Na Feira do Mel, garantimos que todos os produtos são mel de verdade.

 

Qual é a diferença entre apicultores e meliponicultores?

Os apicultores são criadores da abelha apis mellifera, espécie vinda da Europa que foi cruzada com outra espécie vinda da África. Esse inseto usa o ferrão para a defesa de inimigos naturais, o que é importante para sua sobrevivência, mas dificulta o manejo.

Já os meliponicultores são os criadores das melíponas, abelhas sem ferrão, também conhecidas como indígenas ou nativas. Por não causarem nenhum acidente, como a que tem ferrão, é mais fácil o manejo.

 

Como surgiu a ideia de fazer uma feira que envolvesse tantos produtores?

A feira surgiu para aproximar o consumidor do produtor, pois o produtor precisa agregar mais valor à sua produção para além de vender para o supermercado. Por outro lado, o consumidor também prefere pagar um pouco menos do que ele paga para o supermercado.

O mel ainda é considerado um produto de quitanda e as pessoas acabam sentindo falta daquela característica colonial do mel. Durante a feira, elas percebem – dentre as mais de 100 variações de méis – que o produto tem as características originais/regionais mantidas.

 

Quando é a próxima edição da Feira do Mel?

Nossa feira presencial acontece sempre no mês de maio, no primeiro ou no segundo final de semana; mas desde o ano passado também temos a Feira Virtual do Mel que é de 1 a 30 de setembro.

Pelo site, que ainda será criado e disponibilizado, os consumidores de todo o Brasil podem acessar e conhecer todos os produtores. As pessoas podem comprar também, mas o volume de venda é feito na feira presencial mesmo.

A importância da feira online é a divulgação do produtor para todo o Brasil.

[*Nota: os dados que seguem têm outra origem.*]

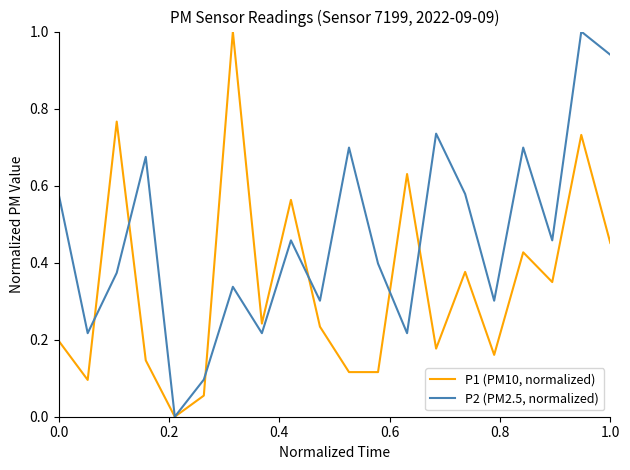

What is the greatest value displayed?

1.0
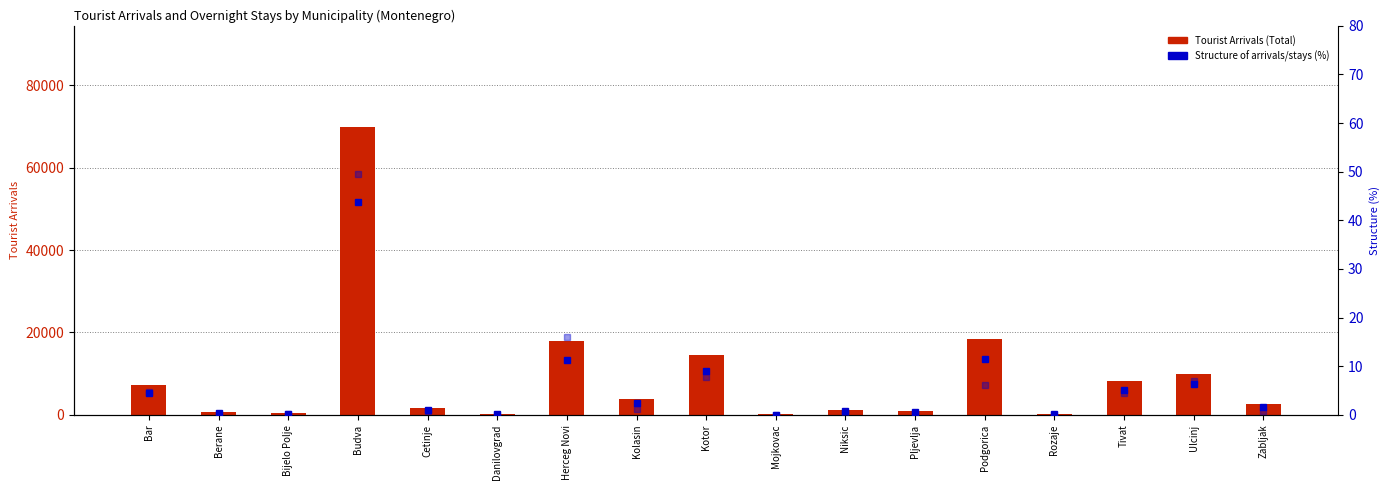

Reading right to left, list all the values displayed in this chart.

Tourist Arrivals (Total): Zabljak=2532.0	Ulcinj=10026.0	Tivat=8193.0	Rozaje=163.0	Podgorica=18529.0	Pljevlja=831.0	Niksic=1233.0	Mojkovac=115.0	Kotor=14541.0	Kolasin=3797.0	Herceg Novi=18016.0	Danilovgrad=158.0	Cetinje=1571.0	Budva=69940.0	Bijelo Polje=369.0	Berane=626.0	Bar=7270.0
Structure arrivals (%): Zabljak=1.6	Ulcinj=6.3	Tivat=5.1	Rozaje=0.1	Podgorica=11.6	Pljevlja=0.5	Niksic=0.8	Mojkovac=0.1	Kotor=9.1	Kolasin=2.4	Herceg Novi=11.3	Danilovgrad=0.1	Cetinje=1.0	Budva=43.8	Bijelo Polje=0.2	Berane=0.4	Bar=4.5
Structure stays (%): Zabljak=0.8	Ulcinj=7.0	Tivat=4.5	Rozaje=0.1	Podgorica=6.1	Pljevlja=0.3	Niksic=0.4	Mojkovac=0.1	Kotor=7.8	Kolasin=1.3	Herceg Novi=16.0	Danilovgrad=0.1	Cetinje=0.8	Budva=49.5	Bijelo Polje=0.1	Berane=0.2	Bar=4.6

Os consumidores podem consultar as marcas que estão no site, que são todas certificadas pelos órgãos competentes.

Fica o convite, então, para as pessoas conhecerem a Feira do Mel, prestigiarem os produtores aqui de Santa Catarina com a certeza de consumir, em primeira mão, uma das commodities que mais movimentam o mercado em exportação.

 

A organização é da Federação das Associações de Apicultores e Meliponicultores de Santa Catarina (Faasc), Epagri, Sebrae, Senar, UFSC e prefeitura de Florianópolis. A feira conta com o apoio da Secretaria de Estado da Agricultura.